Il tourna la tête et resta confondu un bref instant. Une créature qui ne pouvait être qu’ange ou démon l’observait d’un regard franc ; il la dévora des yeux, subjugué par son corps parfait. Outre sa peau pâle qui semblait échapper au soleil pour dégager sa propre lumière, et sa chevelure écorce qui se balançait dans le vent, il fut frappé par ses iris vert feuille, son re­gard fixe et profond.
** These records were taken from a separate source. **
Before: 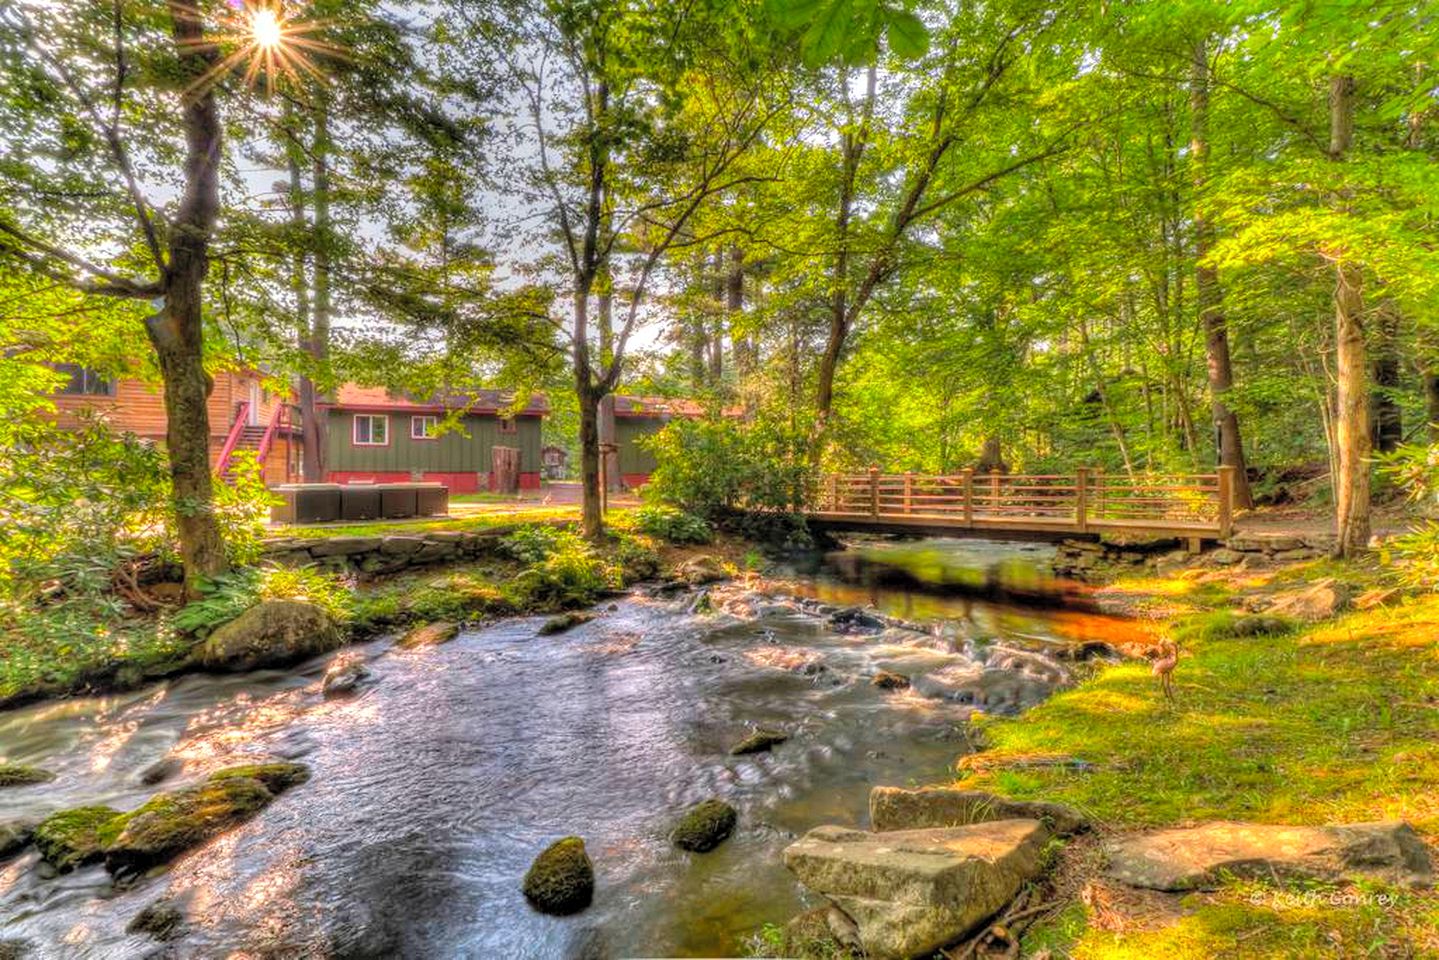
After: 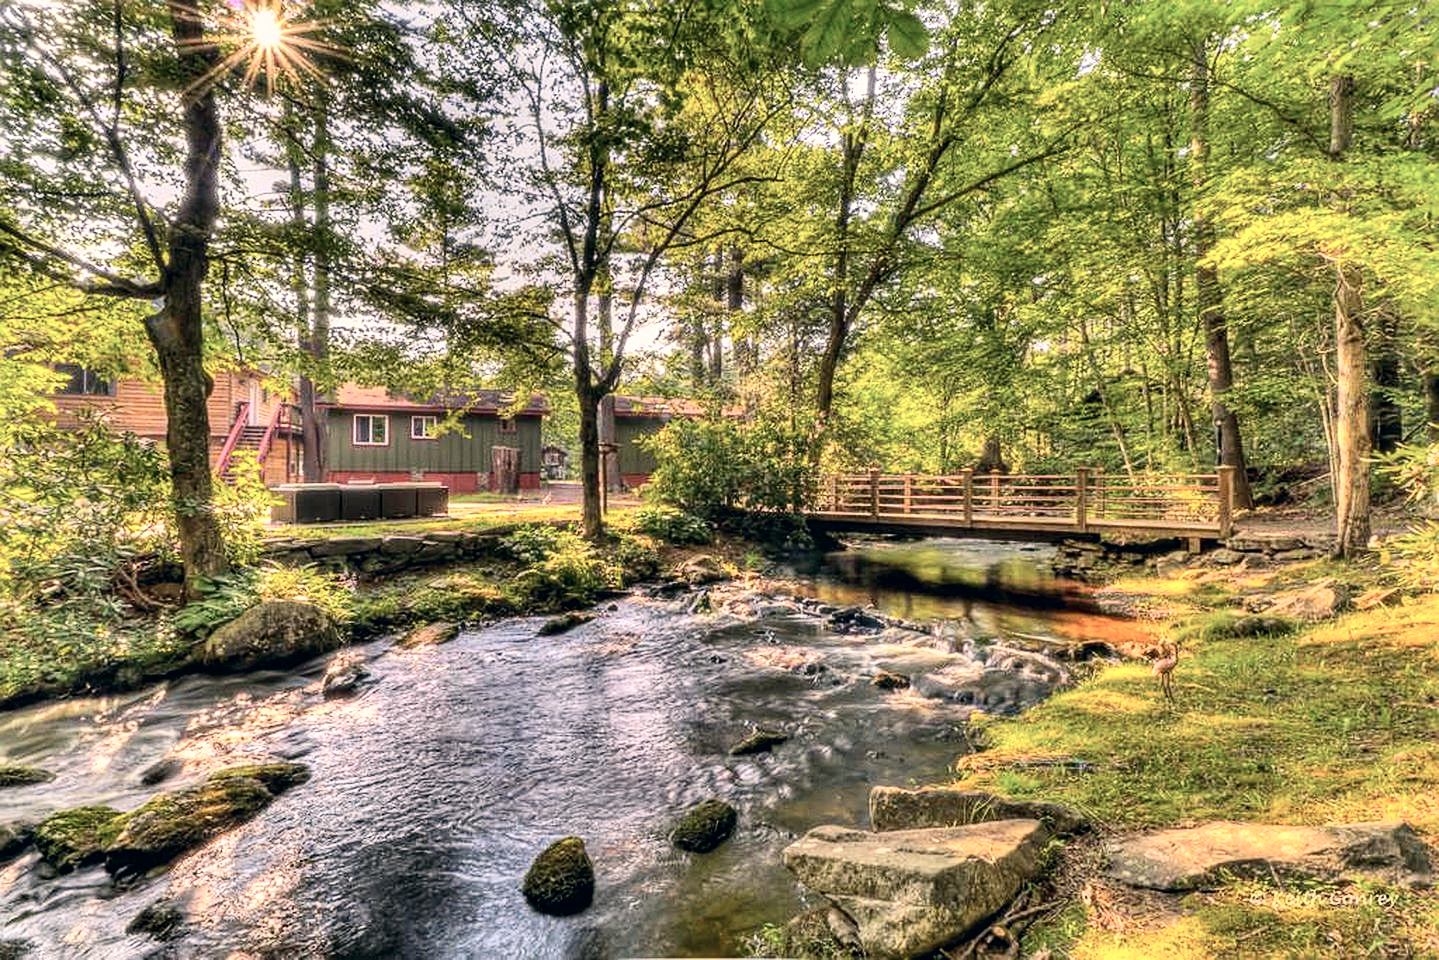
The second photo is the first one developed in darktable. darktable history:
color correction: highlights a* 5.36, highlights b* 5.35, shadows a* -4.07, shadows b* -5.04
sharpen: on, module defaults
contrast brightness saturation: contrast 0.25, saturation -0.32
exposure: black level correction 0.001, exposure 0.016 EV, compensate highlight preservation false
La désagréable impression qu’ils le sondaient en violant ses pensées les plus intimes le saisit à la gorge.
- Je vais sauter, dit-il, curieux de sa réaction.
Mais elle n’en eut aucune. Elle ne cilla pas, aucun muscle de son visage ne trahit une émotion quel­conque. En éprouvait-elle seulement ? Troublé par son aura surnaturelle, Loïc recula d’un pas. Les lèvres de l’inconnue remuèrent enfin.
- Ton nom ?
- Loïc
Pourquoi répondre aussi spontanément, sans même mentir ? se morigéna-t-il.
- Eh bien, Loïc, je sais pertinemment que tu ne saute­ras pas.
Elle tourna les talons et se volatilisa. Lui resta long­temps songeur, puis il se repencha au-dessus de la rivière : elle coulait en contrebas, minuscule et lointaine. Il comprit qu’elle ne l’attirait pas. Il ne voulait pas encore mourir.
Il voulait savoir qui était cette personne.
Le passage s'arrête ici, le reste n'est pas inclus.